Turkey’s decision is not necessarily anti-Saudi, but it is definitely pro-Qatari, say analysts.
Turkey and Russia have agreed on the technical details of a contract that would supply Ankara with the S-400 Triumf long-range anti-aircraft missile system, Victor Kladov, the director for international cooperation and regional policy for Russian state conglomerate Rostec, said last week.
Turkey’s ministry of defence has neither declined nor confirmed Kladov’s statement. Numan Kurtulmus, Turkey’s deputy prime minister said on Monday that two sides had not signed the contract yet, but the prior conditions were about to be finalised.
No other NATO country has bought the advanced air defence systems before.
The news about the deal raised questions as to why Turkey, which is a NATO member and hosts a base for the military alliance, decided to acquire Russian missiles that are believed to be incompatible with the systems used by NATO.
In 2013, amid rising tensions in countries such as Syria, Iraq and Iran, the United States, Germany and the Netherlands – all NATO members – decided to station two Patriot surface-to-air missile systems in the southern Turkish cities of Gaziantep, Kahramanmaras and Adana.
The aim was to protect Turkey’s border and territorial integrity, as well as prevent any potential threats NATO could receive from Turkey’s southern border.
Yet, in August 2015, Germany said it would end its contribution to the anti-missile mission in Turkey, saying the risk of such an attack from Syria was over.
The US also said it would not renew the Patriot mission, which was due to end in October 2015. Before that, in August, the Netherlands said it was planning to pull its Patriot from Turkey, too. Their systems were later replaced by Spain’s.
According to experts, the decision by NATO allies to pull their missiles legitimises Turkey’s necessity to try to establish its own system in order to reduce its foreign dependency.
In a report for Turkish think-tank SETA, Merve Seren, a security and policy expert, defended Turkey’s efforts to strengthen its defence industry and modernise its armed forces.
Seren said “the ‘security deficit’ that resulted from the need for NATO, to a large extent due to ‘compulsory trust’ and a kind of ‘strategic preference’, has gradually evolved into a ‘security vulnerability’ in conjunction with the change in the definition and perception of threats of high-priority risk”.
After separate attempts by Turkey to find alternatives, including with the US, France and China, failed for various reasons, Ankara turned to Russia’s S-400 system.

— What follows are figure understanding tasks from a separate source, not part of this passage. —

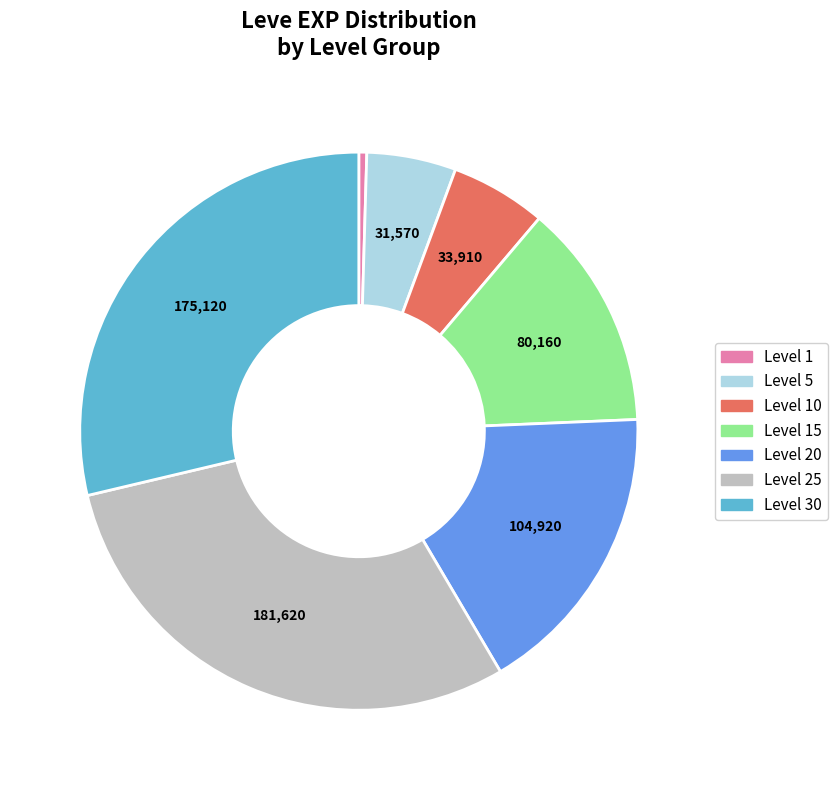

Which category has the smallest portion of the pie?

Level 1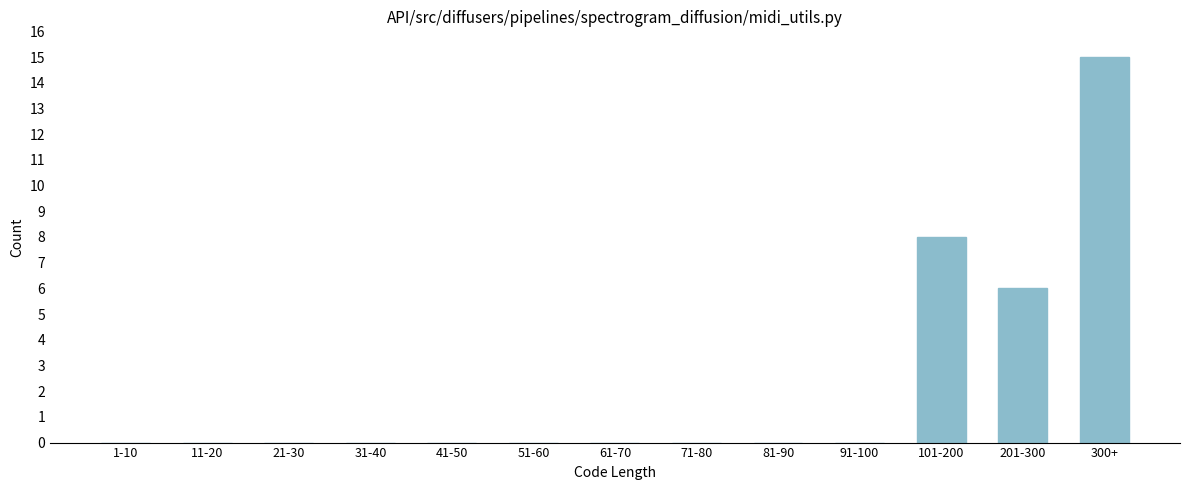

Reading left to right, list all the values displayed in this chart.

1-10=0	11-20=0	21-30=0	31-40=0	41-50=0	51-60=0	61-70=0	71-80=0	81-90=0	91-100=0	101-200=8	201-300=6	300+=15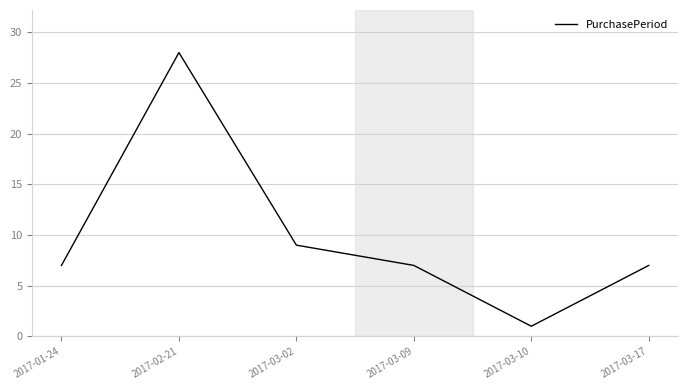

Where is the first local maximum?

2017-02-21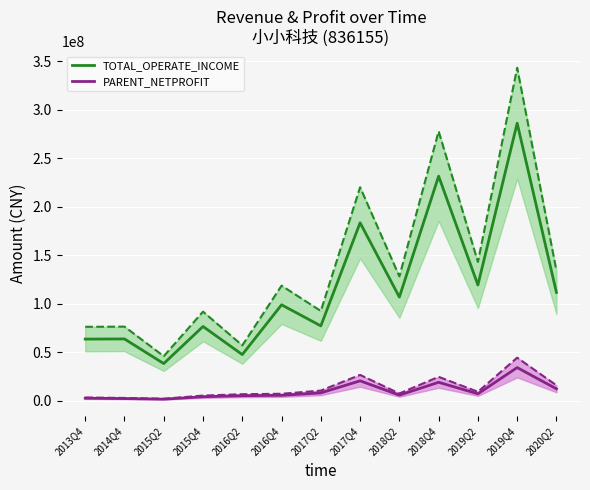

True or false: TOTAL_OPERATE_INCOME and PARENT_NETPROFIT cross at least once.

False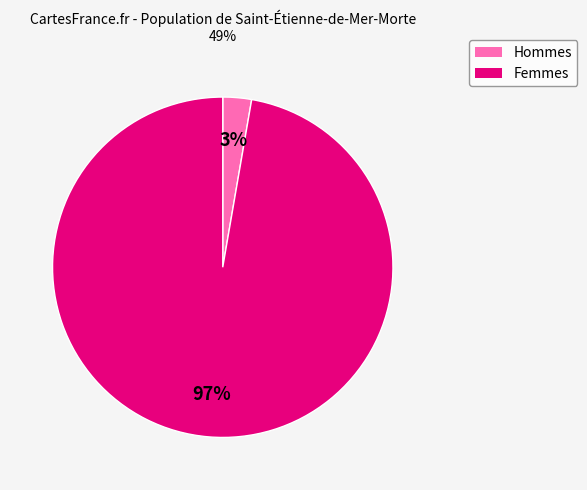

To the nearest percent, what portion does Femmes represent?

97%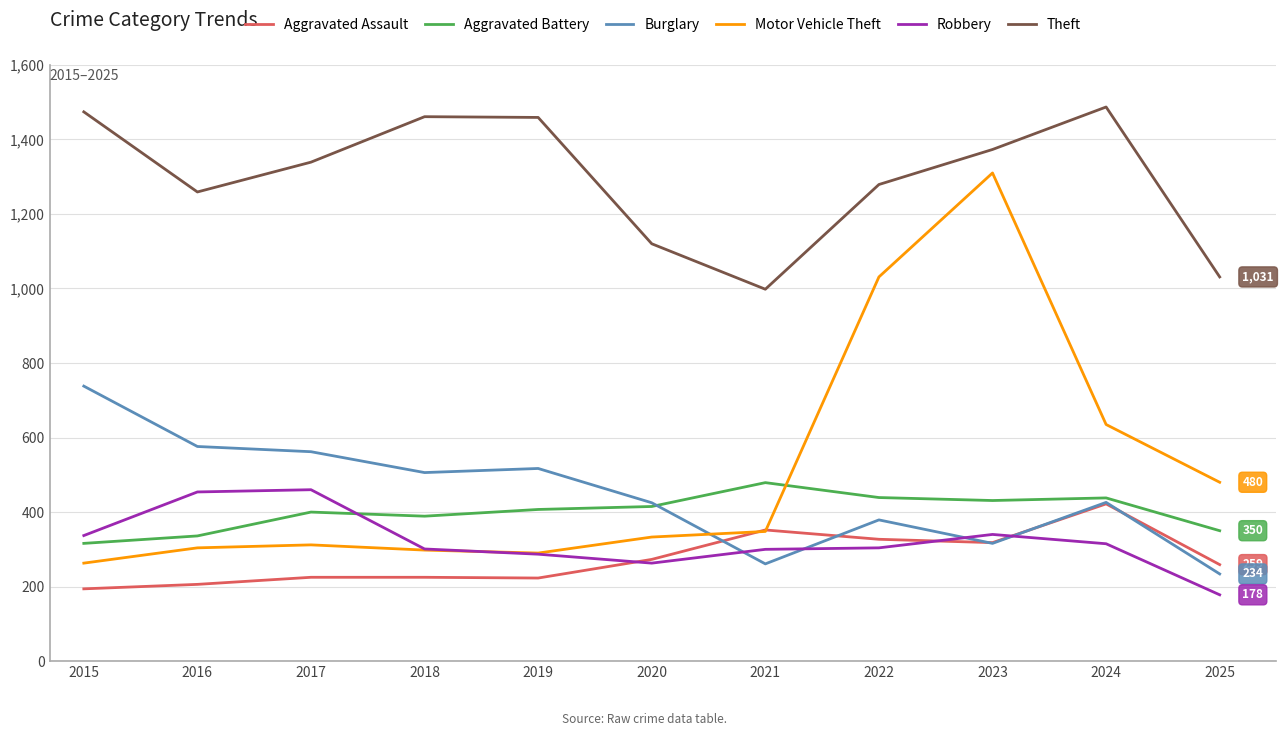

True or false: Motor Vehicle Theft has a value of 263 at 2015.

True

Turkey’s ultimate goal has always been to develop its own defence technology system.
Knowing that the Russian system was not compatible with the one used by NATO, Turkish officials stressed the importance of a technology-sharing principle with Russia.
On June 7, Kladov said Russia and Turkey had reached an agreement on the technical specifications of a contract that would supply Turkey with the air and missile defence system.
“There are commercial issues, there are monetary and financial issues, there are political issues,” Kladov said.
Following Kladov’s statement, a Turkish media report claimed that Turkey and Russia have signed a Memorandum of Interest.
According to the report, the two countries agreed on a two-battery system with 240 warheads, and search-detection-tracking and baffle radars for $2.5bn.
That sum will be split by Ankara and Moscow, and Turkey will receive the system within two and a half years.
According to SETA’s Seren, the S-400s, which use a very new technology, have not yet been tested.
She also said that Turkey has mostly received short-range threats, meaning that the stationing of the S-400s could end up being useless.